## [TASK SET]
1. In the report on the court case over a WhatsApp status, on what date was the complaint against Kishor Landkar lodged?
2. Please continue the report on the WhatsApp status court case from its final sentence.

“The very purpose of WhatsApp status is to convey something to his contacts. It is nothing but a mode of communication with known persons. One puts up the status to get a reaction and most of them crave for support. Nowadays, people are checking WhatsApp status now and then. One should behave with a sense of responsibility while communicating something to others,” a division bench comprising justices Vinay Joshi and Valmiki Menezes said.
Stating that they had examined the entire material on record, the bench pointed out that the contents of the police report as well as the result found by the complainant were as per the Google search on the petitioner’s WhatsApp Status.
“Apparently, the WhatsApp status instigates others to do Google search and read what the applicant intends. It can be a picture or video of what you are doing, thinking or something you have seen. By status you share end-to-end in encrypted text, photo, video and updates that disappear after 24 hours,” the judges said.
A complaint was lodged against 27-year-old petitioner Kishor Landkar on March 23, stating that the latter had put up a WhatsApp status, where he posed a query to be searched on Google. He had even claimed that anyone searching for his post on Google would get a shocking result.
When complainant Ganesh Bhagat searched the contents of Landkar’s status on Google, he noted objectionable material amounting to outraging the religious feeling of a particular class and therefore, he lodged a complaint with Washim’s Mangrulpir police station.

## [COLLECTED MATERIAL]
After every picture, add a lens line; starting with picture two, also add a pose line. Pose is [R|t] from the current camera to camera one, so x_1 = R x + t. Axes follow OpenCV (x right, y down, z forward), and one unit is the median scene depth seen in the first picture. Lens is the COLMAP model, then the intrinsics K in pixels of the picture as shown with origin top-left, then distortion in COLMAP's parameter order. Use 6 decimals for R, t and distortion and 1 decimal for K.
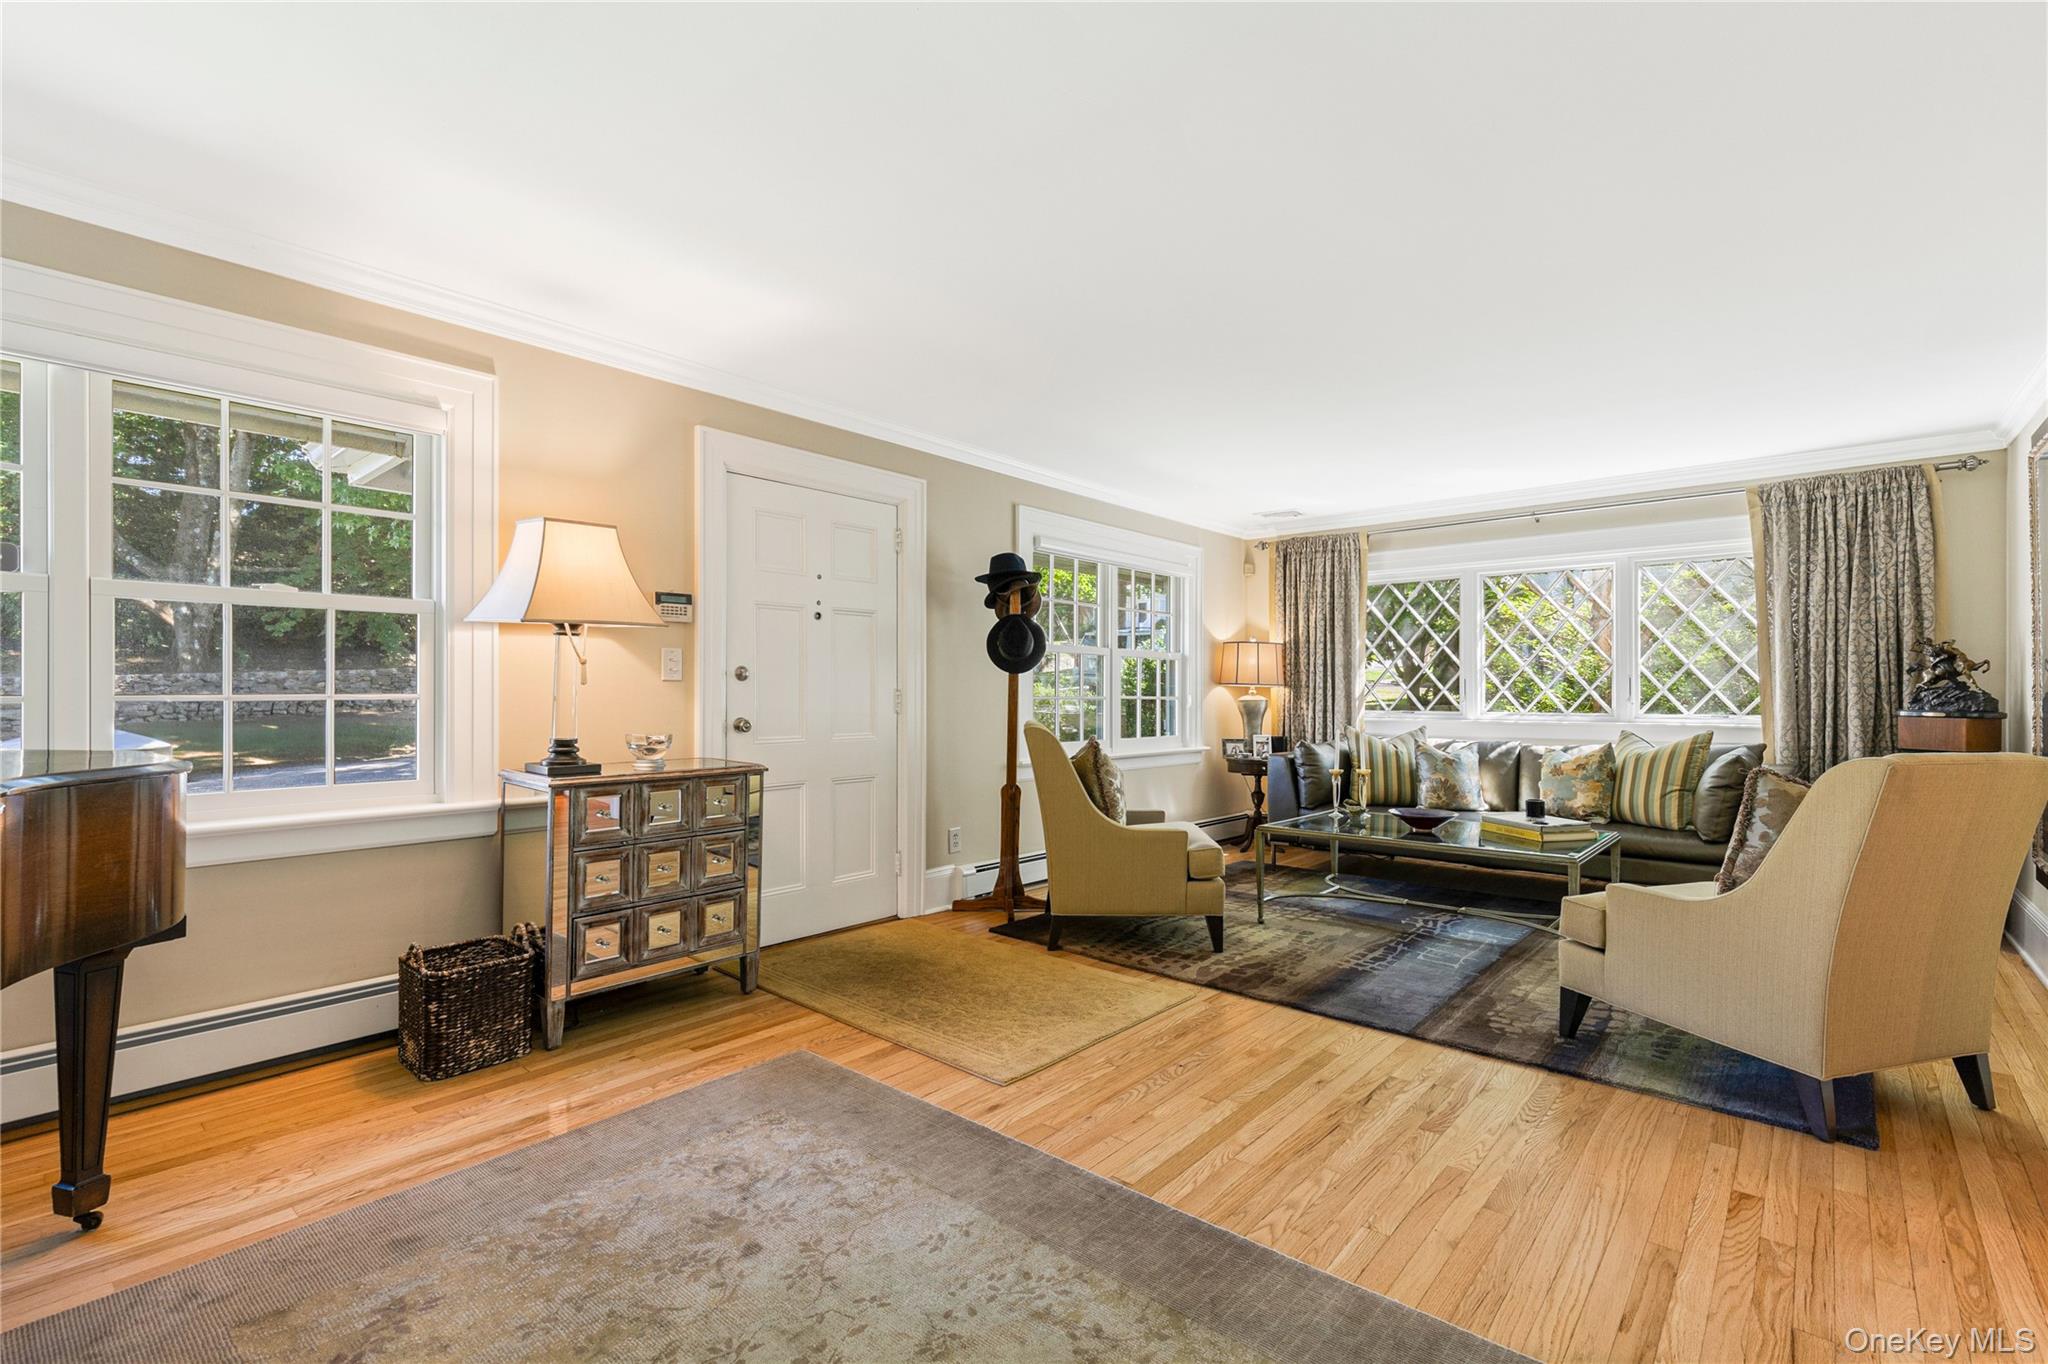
lens RADIAL K [[929.0, 0, 1025.0], [0, 929.0, 677.9], [0, 0, 1]] dist [0.004069, -0.000066]
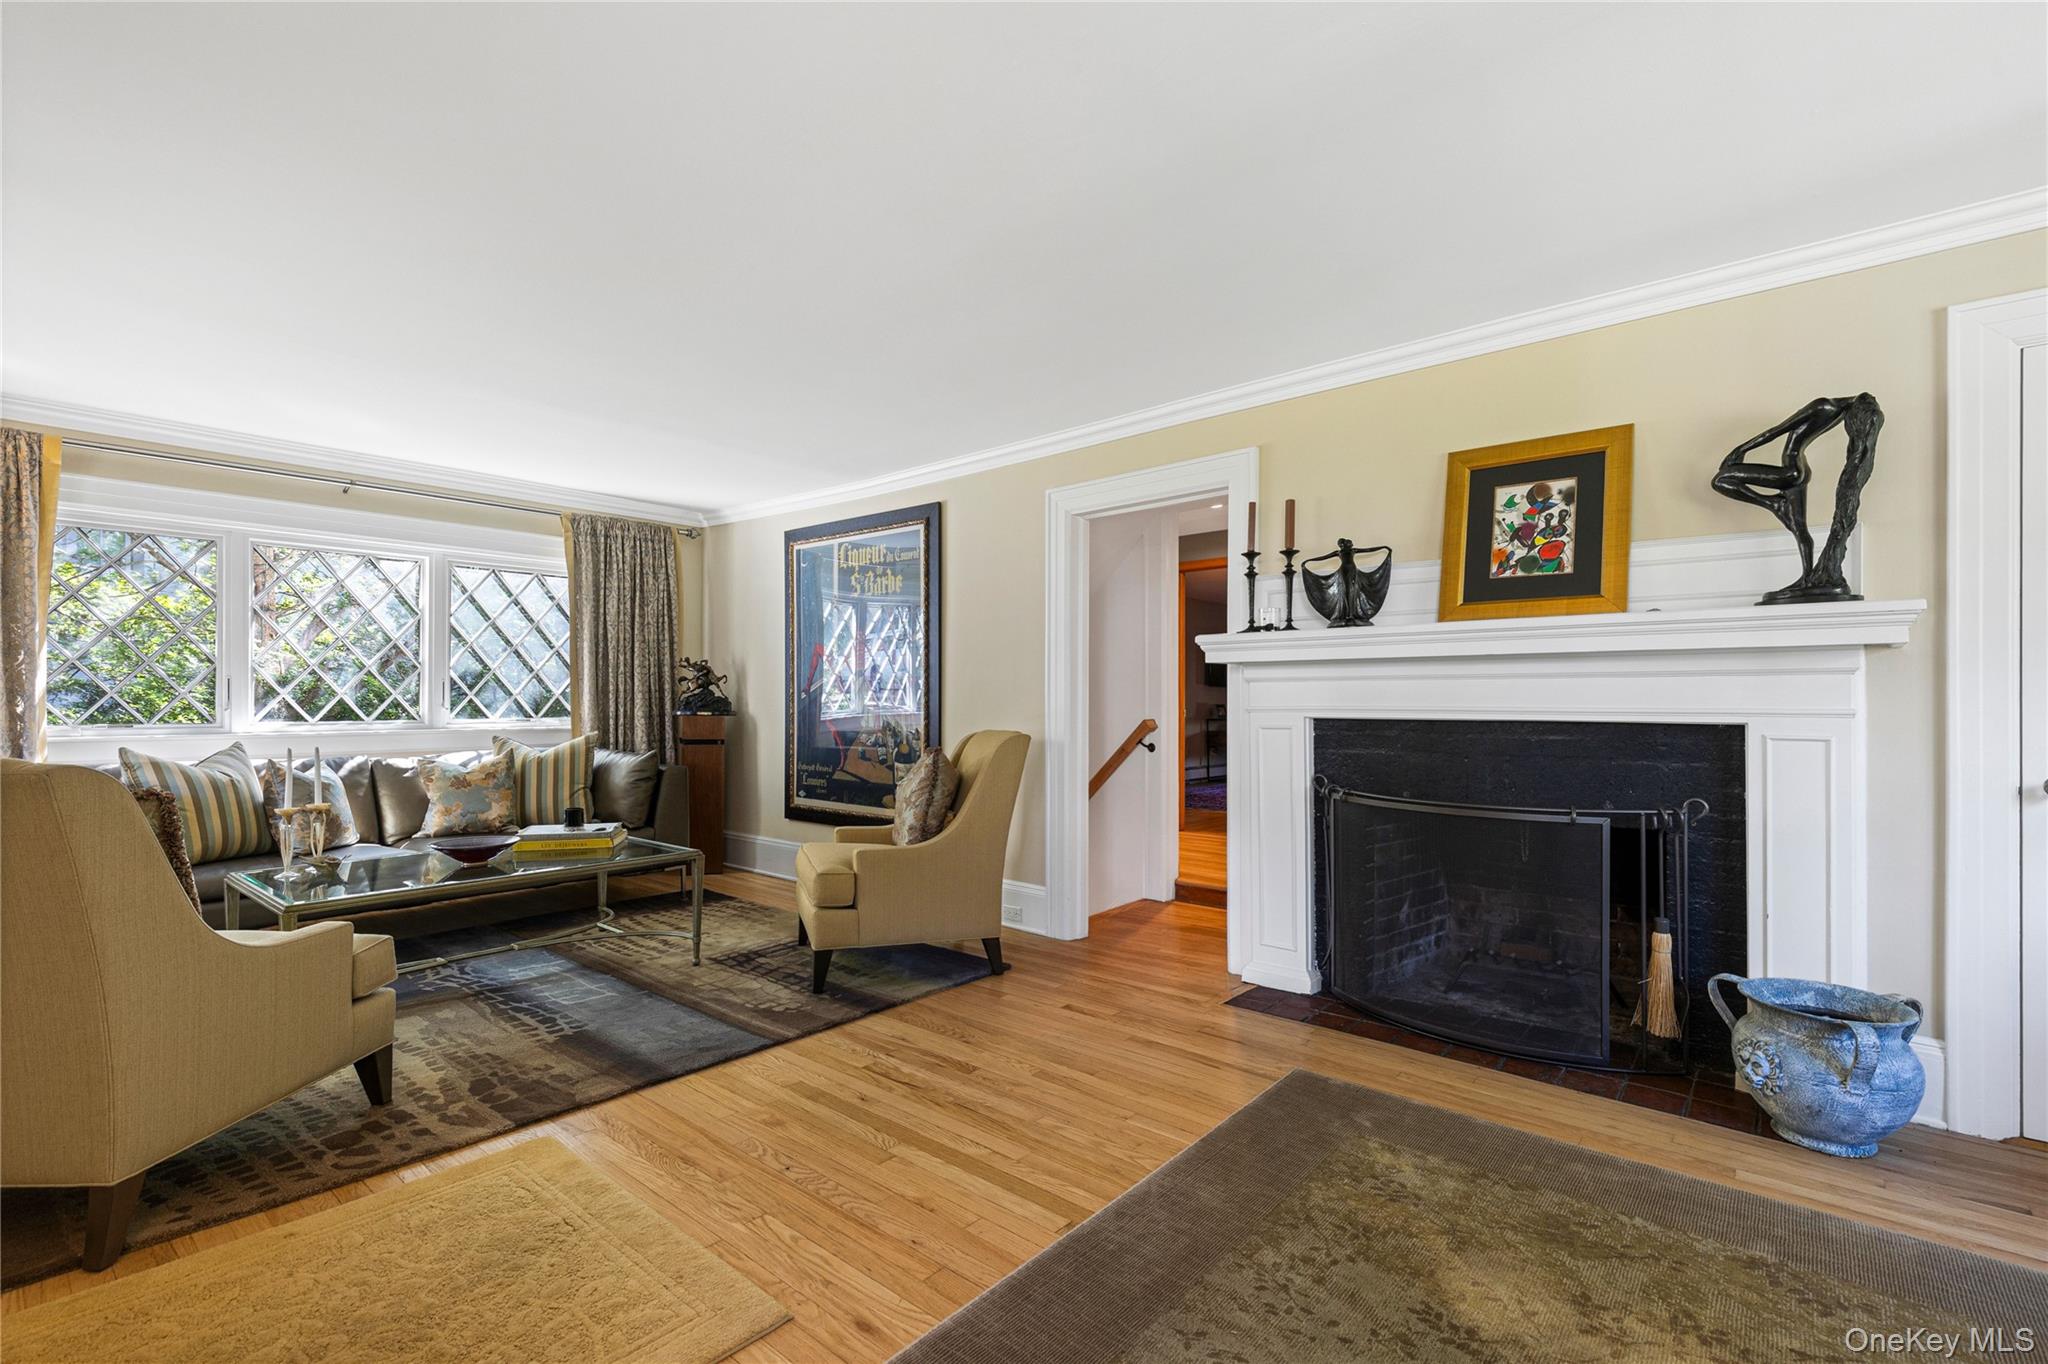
lens RADIAL K [[929.0, 0, 1045.0], [0, 929.0, 700.3], [0, 0, 1]] dist [0.004069, -0.000066]
pose [[-0.025052, -0.000670, 0.999686, -0.457164], [-0.015132, 0.999885, 0.000291, 0.013540], [-0.999572, -0.015120, -0.025059, 0.594133]]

## [WRITTEN ANSWERS]
1. March 23

2.
The police booked Landkar under Sections 295-A of IPC, Section 3(1)(v) of the Scheduled Castes and Scheduled Tribes (Prevention of Atrocities) Act (Atrocities Act), and Section 67-A of the Information Technology Act, 2000.
The petitioner moved the HC through counsel SS Dhengale praying for quashing of FIR under Section 482 of CrPC, contending that he did not deliberately display the status to outrage the feeling of any class.
According to him, WhatsApp status can only be seen by persons who have saved his mobile number. He argued that neither the provisions of the Atrocities Act nor the IT Act would apply in this case.
Stressing that the petitioner cannot shed his primary responsibility by claiming limited circulation of his WhatsApp status, the judges said there is no justification for him to display it. “Contents of FIR prima facie disclose his deliberate and malicious intention to insult the feelings of a group. There is no denial that he has kept the WhatsApp status as alleged in the FIR. The investigation is in embryo stage and therefore, this is not a fit case to invoke our inherent powers,” they ruled.